Таня молчала. Она понимала, что Максим прав, но все же…
— Пусть люди
— Нет, дорогуша, покупатель сначала посмотрит телевизор или сходит к врачу, который, кстати, тоже ему посоветует дорогой «Кашель-стоп». Или «Здоровый желудок» вместо корня лопуха.
— Я родителям своих пациентов всегда предлагаю альтернативу: есть дорогие лекарства, есть дешевые, а эффект тот же. А малоимущим еще и карточки скидочные даю, — огрызнулась Таня.
— Еще бы владелица аптек не пользовалась служебным положением, чтобы раздавать свою рекламу! — хохотнул Макс. — Это же так красиво: дорогие родители больного ребенка, я ваш ангел-спаситель! Вот вам скидка в моей аптеке, чтобы вы в другую случайно не зашли и там денежку не оставили!
— Хватит! Ты знаешь, что это не так!
Макс глянул на нее — тяжело, исподлобья, будто желая обвинить ее в чем-то страшном. Но смолчал. Пауза повисла холодной медузой, тронь больную тему — и обожжешься.
— Ну ладно, — примирительно сказал Макс. — Без Василенко — так без Василенко. Других поставщиков поищу.
«Надо будет сказать Олегу, чтобы сделал парочку подставных фирм — будем через них бабки прокачивать, — решил он. — Танька все равно не допрет».

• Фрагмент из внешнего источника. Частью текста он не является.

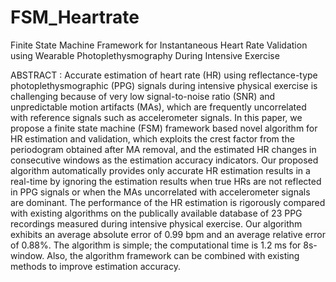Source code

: # FSM_Heartrate

Finite State Machine Framework for Instantaneous Heart Rate Validation using Wearable Photoplethysmography During Intensive Exercise


ABSTRACT :
Accurate estimation of heart rate (HR) using reflectance-type photoplethysmographic (PPG) signals during intensive physical exercise is challenging because of very low signal-to-noise ratio (SNR) and unpredictable motion artifacts (MAs), which are frequently uncorrelated with reference signals such as accelerometer signals. In this paper, we propose a finite state machine (FSM) framework based novel algorithm for HR estimation and validation, which exploits the crest factor from the periodogram obtained after MA removal, and the estimated HR changes in consecutive windows as the estimation accuracy indicators. Our proposed algorithm automatically provides only accurate HR estimation results in a real-time by ignoring the estimation results when true HRs are not reflected in PPG signals or when the MAs uncorrelated with accelerometer signals are dominant. The performance of the HR estimation is rigorously compared with existing algorithms on the publically available database of 23 PPG recordings measured during intensive physical exercise. Our algorithm exhibits an average absolute error of 0.99 bpm and an average relative error of 0.88%. The algorithm is simple; the computational time is  1.2 ms for 8s-window. Also, the algorithm framework can be combined with existing methods to improve estimation accuracy.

— Ладно, пора мне, — заявил он, вставая.
— Подожди. Мы не договорили, — жена смотрела на него в упор. — Я хотела тебе сказать… Ну, в общем, я приняла решение. Мне нужен ребенок. Этот мальчик, который к нам поступил, или кто-то еще — можно взять из детского дома, или из роддома, если там будет отказник — не важно. Я хочу стать мамой. Не знаю, смогу ли родить сама, поэтому, как выйду из больницы, начну собирать документы на усыновление. И, коль ты мой муж, мне понадобится твое официальное согласие, его потребует опека.
— Нет. Я его не дам. Никогда. И не уговаривай.

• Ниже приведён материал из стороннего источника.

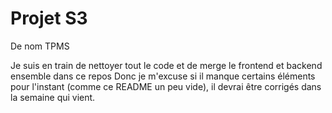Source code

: # Projet S3
De nom TPMS

Je suis en train de nettoyer tout le code et de merge le frontend et backend ensemble dans ce repos
Donc je m'excuse si il manque certains éléments pour l'instant (comme ce README un peu vide), il devrai être corrigés dans la semaine qui vient.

Его голос прозвучал жестко, и Таня уловила в нем нотки отвращения.
— Но это важно для меня. Важнее всего на свете, — сказала она с надрывом.
— Таня, нет. И не проси.
— Просить? — Она вскипела мгновенно, почувствовав, что нечему больше удерживать ни ее злость, ни отчаяние, ни дерзость. Будто плотина пала, и больше ничего нельзя сделать, чтобы обуздать эмоции — да и зачем?
— Ты говоришь — просить? — медленно, с пугающей четкостью, повторила она. — Кого, Максим? Тебя? Просить о чем-то? Нет, ты не понял — я не прошу, я ставлю тебя перед фактом. Я возьму ребенка. Может, даже двоих или троих. Это вопрос решенный. И если ты не дашь мне согласие, как того требует этот чертов закон, я буду оформлять документы как мать-одиночка! Слава Богу, сейчас это разрешено. Видимо, даже там, наверху, понимают, что лучше ребенку расти без отца, чем в детдоме. Только ты не понимаешь этого!
— Я действительно не понял, — его голос налился угрозой. — Ты что, развестись задумала? Ради каких-то беспородных щенков? Ты дура, Таня.
— А мне плевать, кем ты меня считаешь! — взвилась она. — Да, если наши взгляды на семью не сходятся, я хочу получить развод! Так что давай договоримся: ты сегодня же соберешь свои манатки и выкатишься из моего дома! Чтобы, когда я пришла, духу твоего там не было!
— Нормально… — зло ощерился он. — Нет, ты сама себя слышишь? «Выкатывайся!» Я-то выкачусь, а ты? Ты-то кому будешь нужна — в таком возрасте, и с такой жопой?